*Required work:* Write out every entry exactly as it appears, omitting the pictures.

Collected data:
= = = =

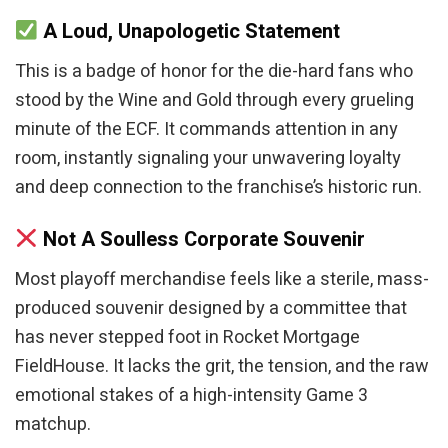
A Loud, Unapologetic Statement
This is a badge of honor for the die-hard fans who
stood by the Wine and Gold through every grueling
minute of the ECF. It commands attention in any
room, instantly signaling your unwavering loyalty
and deep connection to the franchise’s historic run.
Not A Soulless Corporate Souvenir
Most playoff merchandise feels like a sterile, mass-
produced souvenir designed by a committee that
has never stepped foot in Rocket Mortgage
FieldHouse. It lacks the grit, the tension, and the raw
emotional stakes of a high-intensity Game 3
matchup.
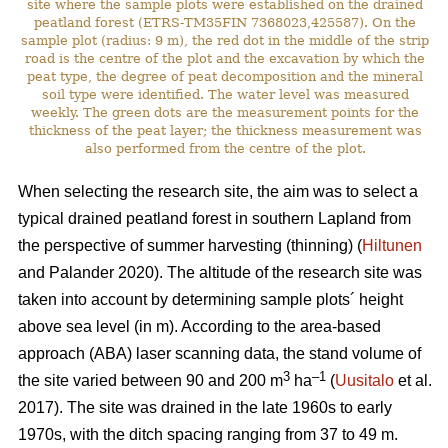
site where the sample plots were established on the drained
peatland forest (ETRS-TM35FIN 7368023,425587). On the
sample plot (radius: 9 m), the red dot in the middle of the strip
road is the centre of the plot and the excavation by which the
peat type, the degree of peat decomposition and the mineral
soil type were identified. The water level was measured
weekly. The green dots are the measurement points for the
thickness of the peat layer; the thickness measurement was
also performed from the centre of the plot.
When selecting the research site, the aim was to select a
typical drained peatland forest in southern Lapland from
the perspective of summer harvesting (thinning) (
Hiltunen
and Palander 2020). The altitude of the research site was
taken into account by determining sample plots´ height
above sea level (in m). According to the area-based
approach (ABA) laser scanning data, the stand volume of
3
–1
the site varied between 90 and 200 m
ha
(
Uusitalo
et al.
2017). The site was drained in the late 1960s to early
1970s, with the ditch spacing ranging from 37 to 49 m.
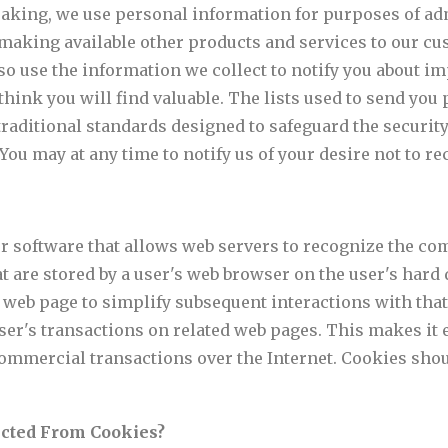
aking, we use personal information for purposes of adm
making available other products and services to our c
o use the information we collect to notify you about im
hink you will find valuable. The lists used to send you 
aditional standards designed to safeguard the security 
ou may at any time to notify us of your desire not to rec
r software that allows web servers to recognize the com
at are stored by a user's web browser on the user's har
web page to simplify subsequent interactions with that
ser's transactions on related web pages. This makes it 
ommercial transactions over the Internet. Cookies sho
ected From Cookies?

= = = =

*Task response:*
A Loud, Unapologetic Statement
This is a badge of honor for the die-hard fans who
stood by the Wine and Gold through every grueling
minute of the ECF. It commands attention in any
room, instantly signaling your unwavering loyalty
and deep connection to the franchise’s historic run.
Not A Soulless Corporate Souvenir
Most playoff merchandise feels like a sterile, mass-
produced souvenir designed by a committee that
has never stepped foot in Rocket Mortgage
FieldHouse. It lacks the grit, the tension, and the raw
emotional stakes of a high-intensity Game 3
matchup.
site where the sample plots were established on the drained
peatland forest (ETRS-TM35FIN 7368023,425587). On the
sample plot (radius: 9 m), the red dot in the middle of the strip
road is the centre of the plot and the excavation by which the
peat type, the degree of peat decomposition and the mineral
soil type were identified. The water level was measured
weekly. The green dots are the measurement points for the
thickness of the peat layer; the thickness measurement was
also performed from the centre of the plot.
When selecting the research site, the aim was to select a
typical drained peatland forest in southern Lapland from
the perspective of summer harvesting (thinning) (
Hiltunen
and Palander 2020). The altitude of the research site was
taken into account by determining sample plots´ height
above sea level (in m). According to the area-based
approach (ABA) laser scanning data, the stand volume of
3
–1
the site varied between 90 and 200 m
ha
(
Uusitalo
et al.
2017). The site was drained in the late 1960s to early
1970s, with the ditch spacing ranging from 37 to 49 m.
aking, we use personal information for purposes of adm
making available other products and services to our c
o use the information we collect to notify you about im
hink you will find valuable. The lists used to send you 
aditional standards designed to safeguard the security 
ou may at any time to notify us of your desire not to rec
r software that allows web servers to recognize the com
at are stored by a user's web browser on the user's har
web page to simplify subsequent interactions with that
ser's transactions on related web pages. This makes it 
ommercial transactions over the Internet. Cookies sho
ected From Cookies?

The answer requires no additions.